The following example shows the same document as the Offset Boxes example, but uses distances in inches rather than boxes to define the offsets.
Config
{
"fields": [
{
"id": "auto_limit_in_policy_1", /* user-friendly ID for extracted target data */
"anchor": "auto only", /* text that always occurs in the same position relative to your target data */
"match": "first", /* use the first occurrence of the anchor */
"method": {
"id": "box", /* extracts all lines inside a box */
"offsetX": 1.5, /* shifts box search point to the right from position (positive: right, negative: left) */
"offsetY": 0.0 /* no vertical shift from position (positive: down, negative: up) */
}
},
{
"id": "injury_limit_in_policy_2", /* user-friendly ID for extracted target data */
"anchor": "dollar amount", /* text that always occurs in the same position relative to your target data */
"match": "last", /* use the last occurrence of the anchor */
"method": {
"id": "box", /* extracts all lines inside a box */
"offsetX": 0.0, /* no horizontal shift from position (positive: right, negative: left) */
"offsetY": 1.0 /* shifts box search point down from position (positive: down, negative: up) */
}
},
{
"id": "oddly_formatted_boxes", /* user-friendly ID for extracted target data */
"anchor": "spanning multiple", /* text that always occurs in the same position relative to your target data */
"method": {
"id": "box", /* extracts all lines inside a box */
"offsetX": 1.0, /* shifts box search point to the right from position (positive: right, negative: left) */
"offsetY": 2.5 /* shifts box search point down from position (positive: down, negative: up) */
}
},
]
}Example document
The following image shows the example document used with this example config:
| Example document | Download link |
|---|
The red arrows in the preceding image show the offsets in inches from the point defined by the Position parameter.
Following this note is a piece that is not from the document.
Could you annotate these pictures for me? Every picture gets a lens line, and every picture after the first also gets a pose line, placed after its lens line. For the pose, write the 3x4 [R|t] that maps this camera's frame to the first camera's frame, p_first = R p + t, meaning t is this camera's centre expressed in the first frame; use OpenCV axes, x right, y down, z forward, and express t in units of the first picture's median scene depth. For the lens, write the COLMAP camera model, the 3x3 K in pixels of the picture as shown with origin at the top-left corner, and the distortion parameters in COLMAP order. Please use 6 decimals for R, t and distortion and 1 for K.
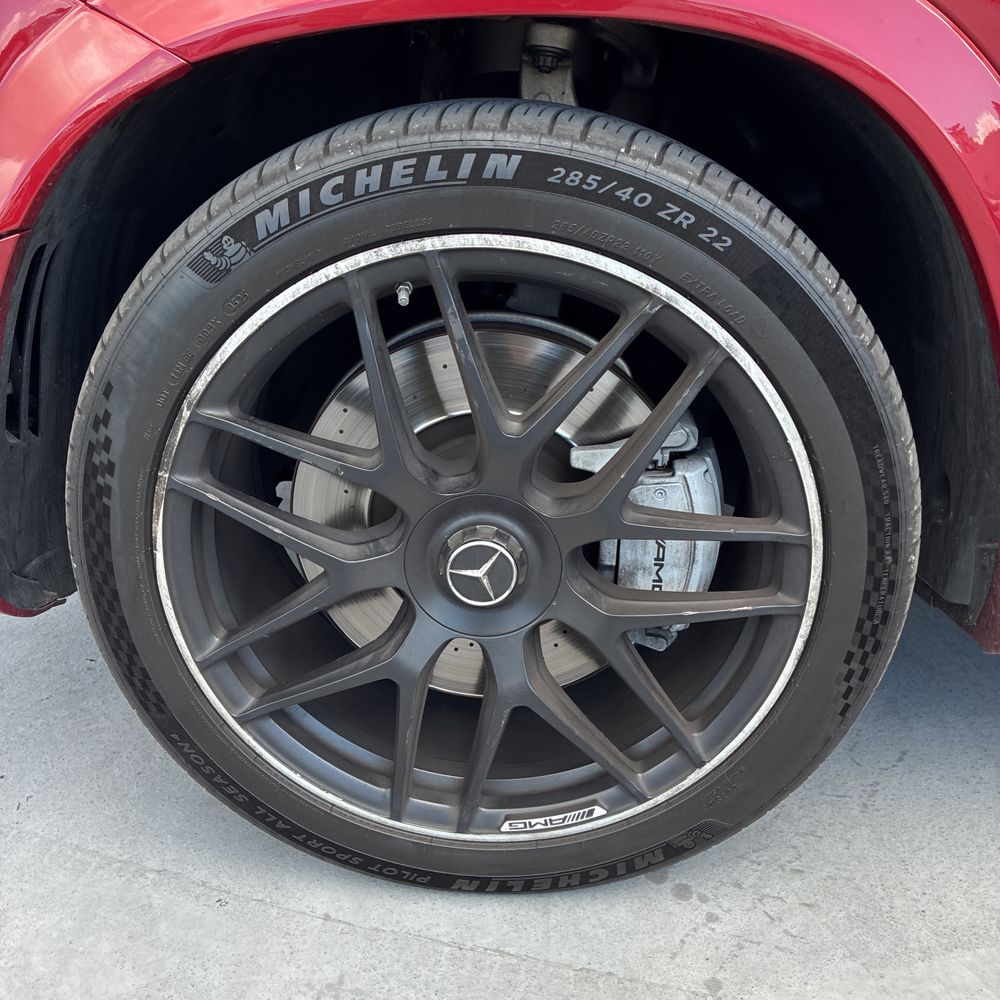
lens RADIAL K [[1021.0, 0, 492.6], [0, 1021.0, 509.9], [0, 0, 1]] dist [0.016611, 0.000000]
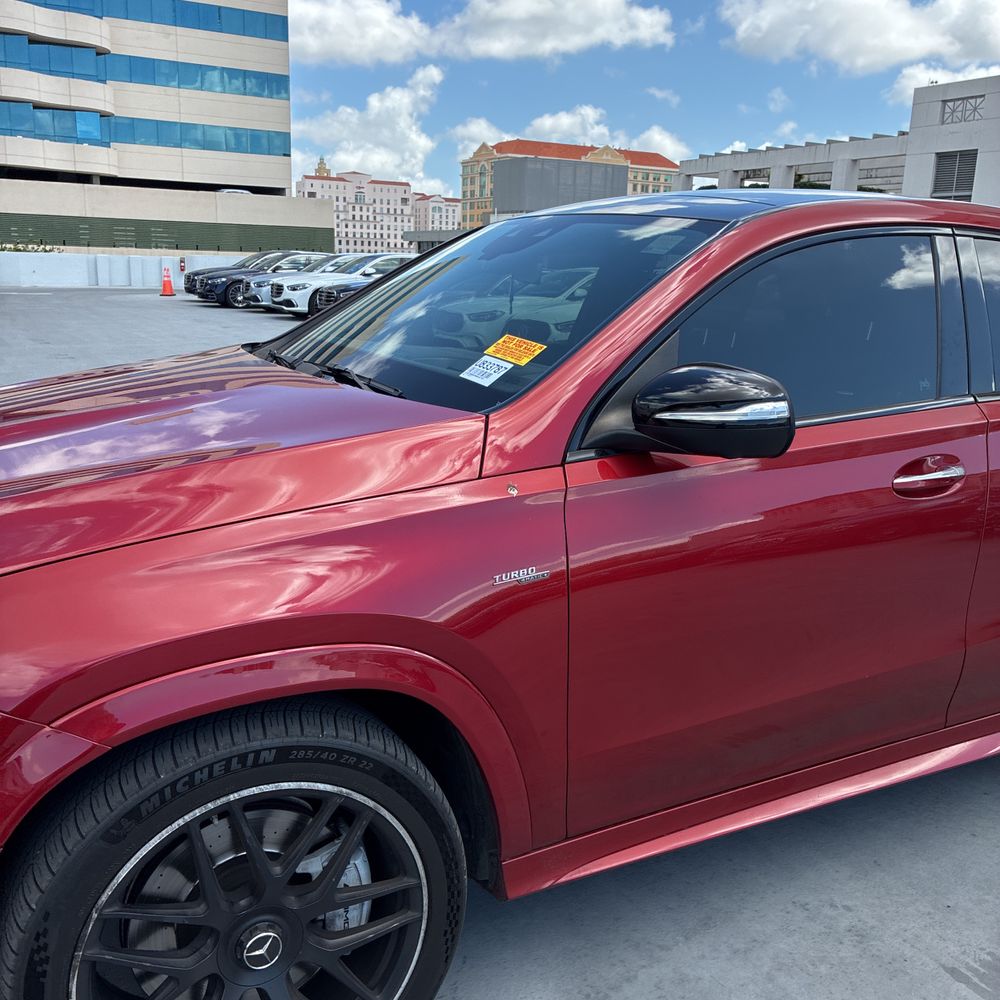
lens RADIAL K [[1021.0, 0, 497.4], [0, 1021.0, 497.7], [0, 0, 1]] dist [0.016611, 0.000000]
pose [[0.855993, -0.100127, 0.507198, -0.537229], [0.182242, 0.976530, -0.114789, -0.474333], [-0.483801, 0.190691, 0.854151, -1.004925]]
The green dots move as you adjust the inches coordinates, so you can visually tweak your measurements in the Sensible app.
Output
{
"auto_limit_in_policy_1": {
"type": "string",
"value": "$2,000"
},
"injury_limit_in_policy_2": {
"type": "string",
"value": "$6,000"
},
"oddly_formatted_boxes": {
"type": "string",
"value": "Third offset box"
}
}Troubleshoot box recognition
Use the Position parameter to fine tune box recognition.
PROBLEM
In the following error example, Sensible searches for borders starting from the middle point of the anchor line's left boundary ("position": "left"). Since the point (the green dot) overlaps the box border, Sensible can't recognize the box.
Config
{
"fields": [
{
"id": "box_test", /* user-friendly ID for extracted target data */
"anchor": "big anchor text", /* text that always occurs in the same position relative to your target data */
"method": {
"id": "box", /* extracts all lines inside a box */
/* With the following position, Sensible can't recognize the box
because the starting point (green dot) overlaps the box border*/
"position": "left", /* starts box recognition at midpoint of anchor's left boundary */
"wordFilters": [
"cramped"
]
}
}
]
}Example document
The following image shows the example document used with this example config:
| Example document | Download link |
|---|
SOLUTION
If you specify "position": "right", the green dot is far enough inside the borders that Sensible recognizes the box:
Config
{
"fields": [
{
"id": "box_test", /* user-friendly ID for extracted target data */
"anchor": "big anchor text", /* text that always occurs in the same position relative to your target data */
"method": {
"id": "box", /* extracts all lines inside a box */
/* change the starting position with the Position parameter or (not shown) with the Offset parameters */
"position": "right", /* starts box recognition at midpoint of anchor's right boundary, inside box borders */
"wordFilters": [
"cramped"
]
}
}
]
}Example document
Output
{
"box_test": {
"type": "string",
"value": " with some text to extract"
}
}Notes
The Box method is an alternative to the Region method that requires less configuration and is slightly slower. Use the Region method instead of the Box method for faster performance, or if the borders of a box are incomplete or discontinuous.